Negli ultimi anni, però, anche a Torino ha preso piede il presepe moderno. In questi allestimenti, tecnologia e design si fondono con la spiritualità. Le statuine possono essere realizzate in resina, stilizzate, addirittura stampate in 3D. Al posto del muschio, si usano materiali sintetici, legno riciclato o plexiglass. Le luci a LED programmabili sostituiscono la classica illuminazione statica e rendono possibile simulare l’alternanza giorno-notte o il passaggio della cometa in cielo. Alcuni appassionati inseriscono colonne sonore sincronizzate, effetti sonori di pecorelle o fontane, e proiezioni digitali che narrano la Natività. Questo tipo di presepe è più diffuso nei quartieri centrali e tra le famiglie giovani o creative, spesso in appartamenti dove lo spazio è limitato e l’essenzialità diventa una scelta estetica.

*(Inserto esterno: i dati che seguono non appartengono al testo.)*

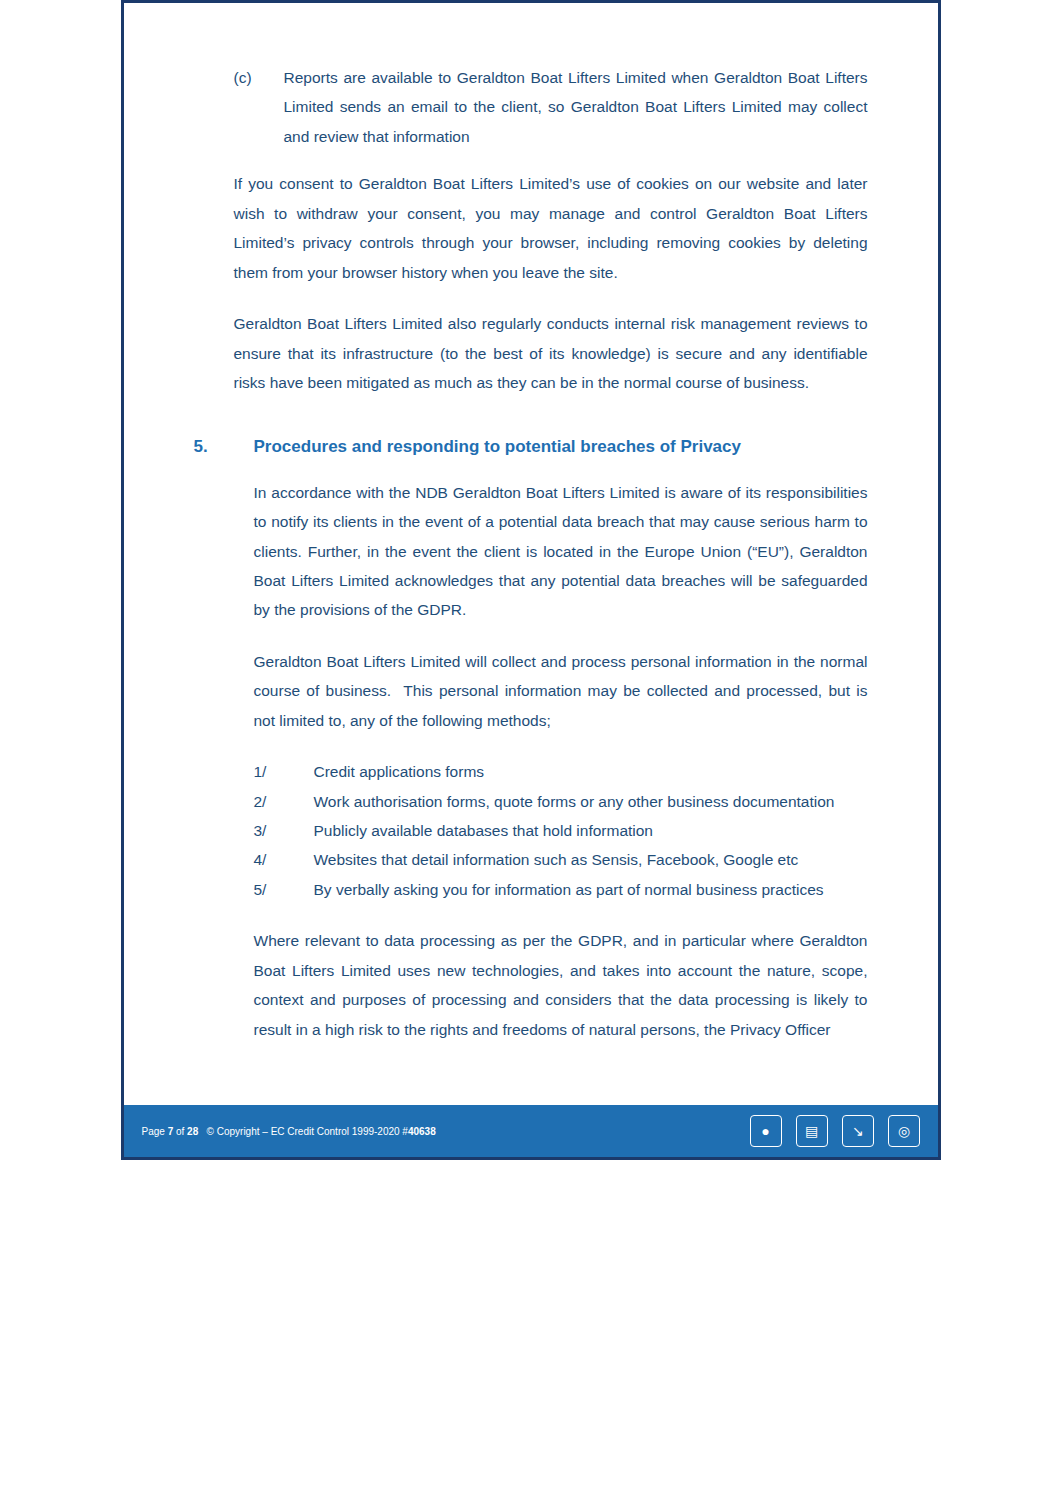(c)
Reports are available to Geraldton Boat Lifters Limited when Geraldton Boat Lifters Limited sends an email to the client, so Geraldton Boat Lifters Limited may collect and review that information
If you consent to Geraldton Boat Lifters Limited’s use of cookies on our website and later wish to withdraw your consent, you may manage and control Geraldton Boat Lifters Limited’s privacy controls through your browser, including removing cookies by deleting them from your browser history when you leave the site.
Geraldton Boat Lifters Limited also regularly conducts internal risk management reviews to ensure that its infrastructure (to the best of its knowledge) is secure and any identifiable risks have been mitigated as much as they can be in the normal course of business.
5. Procedures and responding to potential breaches of Privacy
In accordance with the NDB Geraldton Boat Lifters Limited is aware of its responsibilities to notify its clients in the event of a potential data breach that may cause serious harm to clients. Further, in the event the client is located in the Europe Union (“EU”), Geraldton Boat Lifters Limited acknowledges that any potential data breaches will be safeguarded by the provisions of the GDPR.
Geraldton Boat Lifters Limited will collect and process personal information in the normal course of business. This personal information may be collected and processed, but is not limited to, any of the following methods;
1/Credit applications forms
2/Work authorisation forms, quote forms or any other business documentation
3/Publicly available databases that hold information
4/Websites that detail information such as Sensis, Facebook, Google etc
5/By verbally asking you for information as part of normal business practices
Where relevant to data processing as per the GDPR, and in particular where Geraldton Boat Lifters Limited uses new technologies, and takes into account the nature, scope, context and purposes of processing and considers that the data processing is likely to result in a high risk to the rights and freedoms of natural persons, the Privacy Officer
Page 7 of 28 © Copyright – EC Credit Control 1999-2020 #40638
●
▤
↘
◎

A livello cittadino, Torino celebra entrambi i filoni. Il Museo dell’Arte Presepiale, nei pressi del Duomo, ospita una collezione permanente di presepi napoletani, piemontesi e contemporanei. Durante il periodo natalizio, le chiese storiche, come quella della Consolata o San Filippo Neri, espongono presepi monumentali tradizionali, mentre in alcune gallerie d’arte si trovano interpretazioni avanguardistiche. In piazza Castello, il presepe istituzionale cerca spesso una sintesi, proponendo soluzioni che uniscono la sacralità del racconto con forme moderne e inclusive.

In definitiva, il presepe a Torino non è mai solo decorazione, ma racconto e memoria, espressione di un’identità collettiva in continua trasformazione. Tradizionale o moderno, ogni presepe parla del modo in cui i torinesi vivono e reinterpretano il Natale, mantenendo viva una delle tradizioni più sentite del nostro Paese.